**** Source text

Liriano spun the first no-hitter of 2011 on Tuesday night -- six were thrown last year -- in defeating the White Sox 1-0 in Chicago. It was the 248th no-hitter in major-league history; the seventh no-hitter in the joint Twins/Senators franchise history (the franchise relocated in 1961); the fifth no-hitter in Minnesota Twins history (the first since Eric Milton in 1999); and the third no-hitter in U.S. Cellular Field history (albeit the first not thrown by the White Sox's Mark Buehrle).
Nearly any secondary statistic -- as in, any number other than the important ones of nine (innings) and zero (hits) -- indicated that this was about as ugly as any no-hitter can get. Liriano threw only 66 strikes on his 123 pitches for a 53.7 strike percentage. He walked six and only struck out two. Several balls were hit hard.

********
**** Extracted data

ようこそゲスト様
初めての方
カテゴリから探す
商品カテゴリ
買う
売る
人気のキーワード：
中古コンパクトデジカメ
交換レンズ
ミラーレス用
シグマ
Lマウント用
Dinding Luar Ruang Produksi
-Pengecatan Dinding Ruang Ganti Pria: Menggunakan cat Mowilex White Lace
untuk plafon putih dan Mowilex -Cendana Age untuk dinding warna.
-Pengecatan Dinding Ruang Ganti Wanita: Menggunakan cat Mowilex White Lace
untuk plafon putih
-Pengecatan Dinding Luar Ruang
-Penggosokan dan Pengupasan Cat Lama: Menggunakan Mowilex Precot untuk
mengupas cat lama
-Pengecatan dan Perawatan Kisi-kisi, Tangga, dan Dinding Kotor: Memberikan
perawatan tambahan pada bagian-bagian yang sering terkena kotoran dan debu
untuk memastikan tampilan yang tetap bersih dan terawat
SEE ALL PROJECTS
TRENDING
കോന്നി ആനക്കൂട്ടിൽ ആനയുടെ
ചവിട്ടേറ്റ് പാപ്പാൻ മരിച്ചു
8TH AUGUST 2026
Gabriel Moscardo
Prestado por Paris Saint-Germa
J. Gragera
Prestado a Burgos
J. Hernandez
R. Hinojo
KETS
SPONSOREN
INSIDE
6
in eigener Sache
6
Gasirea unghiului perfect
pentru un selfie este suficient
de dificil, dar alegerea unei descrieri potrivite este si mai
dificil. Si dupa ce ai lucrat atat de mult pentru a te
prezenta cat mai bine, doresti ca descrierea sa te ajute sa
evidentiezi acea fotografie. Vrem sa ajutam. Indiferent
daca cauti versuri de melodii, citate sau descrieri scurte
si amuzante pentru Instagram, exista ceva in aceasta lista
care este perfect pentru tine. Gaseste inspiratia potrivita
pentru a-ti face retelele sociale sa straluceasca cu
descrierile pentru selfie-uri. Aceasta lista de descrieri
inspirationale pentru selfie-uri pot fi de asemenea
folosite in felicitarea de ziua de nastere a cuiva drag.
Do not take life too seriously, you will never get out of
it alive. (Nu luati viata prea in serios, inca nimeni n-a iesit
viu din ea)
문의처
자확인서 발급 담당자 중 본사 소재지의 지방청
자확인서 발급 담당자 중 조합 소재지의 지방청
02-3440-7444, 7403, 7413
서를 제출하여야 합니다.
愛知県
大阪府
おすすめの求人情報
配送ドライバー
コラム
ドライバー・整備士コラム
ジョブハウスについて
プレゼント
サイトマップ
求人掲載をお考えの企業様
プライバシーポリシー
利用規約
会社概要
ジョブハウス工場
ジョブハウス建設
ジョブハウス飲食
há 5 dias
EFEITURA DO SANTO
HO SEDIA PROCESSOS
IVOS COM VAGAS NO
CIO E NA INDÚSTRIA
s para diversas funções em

********
**** Extracted data

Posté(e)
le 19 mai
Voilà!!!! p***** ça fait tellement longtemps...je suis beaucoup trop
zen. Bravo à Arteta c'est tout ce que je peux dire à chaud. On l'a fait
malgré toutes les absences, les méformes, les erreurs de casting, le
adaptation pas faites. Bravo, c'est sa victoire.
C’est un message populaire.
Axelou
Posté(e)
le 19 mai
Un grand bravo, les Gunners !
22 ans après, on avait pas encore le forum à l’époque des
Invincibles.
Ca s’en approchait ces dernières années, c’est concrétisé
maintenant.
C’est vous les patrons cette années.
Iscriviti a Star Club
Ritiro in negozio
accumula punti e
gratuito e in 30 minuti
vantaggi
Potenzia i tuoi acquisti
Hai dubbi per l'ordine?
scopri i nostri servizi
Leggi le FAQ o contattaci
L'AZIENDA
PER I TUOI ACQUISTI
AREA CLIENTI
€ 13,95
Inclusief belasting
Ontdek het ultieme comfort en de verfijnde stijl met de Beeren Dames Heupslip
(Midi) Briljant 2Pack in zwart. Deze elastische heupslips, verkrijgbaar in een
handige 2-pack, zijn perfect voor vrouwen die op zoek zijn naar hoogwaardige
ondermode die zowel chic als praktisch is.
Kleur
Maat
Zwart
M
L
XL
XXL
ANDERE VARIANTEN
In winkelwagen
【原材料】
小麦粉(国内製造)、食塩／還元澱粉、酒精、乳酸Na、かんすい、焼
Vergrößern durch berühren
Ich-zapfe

********
**** Extracted data

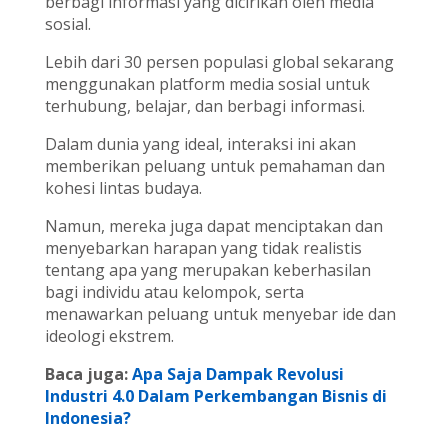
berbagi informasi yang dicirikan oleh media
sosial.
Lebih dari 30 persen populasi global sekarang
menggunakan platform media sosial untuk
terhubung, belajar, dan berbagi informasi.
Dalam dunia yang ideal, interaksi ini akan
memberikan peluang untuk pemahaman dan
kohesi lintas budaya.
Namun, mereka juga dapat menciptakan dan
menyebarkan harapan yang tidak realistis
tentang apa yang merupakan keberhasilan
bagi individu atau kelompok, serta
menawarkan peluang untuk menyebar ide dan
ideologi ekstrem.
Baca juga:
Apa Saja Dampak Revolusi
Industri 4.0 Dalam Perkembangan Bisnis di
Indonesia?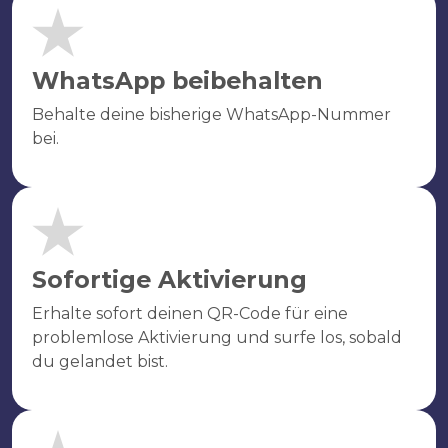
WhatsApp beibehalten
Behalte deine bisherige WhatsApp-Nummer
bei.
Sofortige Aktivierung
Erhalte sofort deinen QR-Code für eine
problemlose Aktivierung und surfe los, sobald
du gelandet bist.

********

- Using the information
1) The article above about Liriano's no-hitter places it in several histories. List each ranking it gives, with its number and the history it belongs to.
2) In the article about Liriano's no-hitter, how many strikes did he throw, and out of how many pitches?
3) Continue the article about Liriano's no-hitter from its last sentence.

- Response list
1)
- The 248th no-hitter in major-league history
- The seventh no-hitter in the joint Twins/Senators franchise history
- The fifth no-hitter in Minnesota Twins history
- The third no-hitter in U.S. Cellular Field history

2) He threw 66 strikes on 123 pitches.

3)
By the Bill James-invented metric of Game Score -- which sums all parts of a pitcher's performance into a single number that can be read like a Fahrenheit temperature -- Liriano only scored an 83. That ties the Pirates' Lefty Chambers for the lowest Game Score in a no-hitter of the 170 since 1919 (and thus searchable in Baseball-reference.com's database).
While there is no such thing as an unimpressive no-hitter, this one isn't slated for any alltime baseball anthologies either.
Could this be the start that help the Dominican lefthander get back on track? The 27 year old has surely had an uneven career and a poor season. Liriano dazzled as a rookie in 2006, making the All-Star team while going 12-3 with a 2.16 ERA and a 4.5 strikeout-per-walk ratio. Then he missed 2007 with Tommy John surgery, pitched only half of '08 and struggled so mightily in '09 (5-13, 5.80 ERA, 1.9 K/BB) that when he regained his form in '10 -- 14-10 with a 3.62 ERA and 3.5 K/BB -- he was awarded the American League's Comeback Player of the Year Award.
If such a thing as Comeback Player of the Month existed, Liriano is the unanimous early favorite after a rocky April in which he went 1-4 with a 9.13 ERA and a 1.0 K/BB ratio thanks to matching 18 strikeouts and 18 walks. His 6.9 BB/9 rate was the worst among all starting pitchers this season.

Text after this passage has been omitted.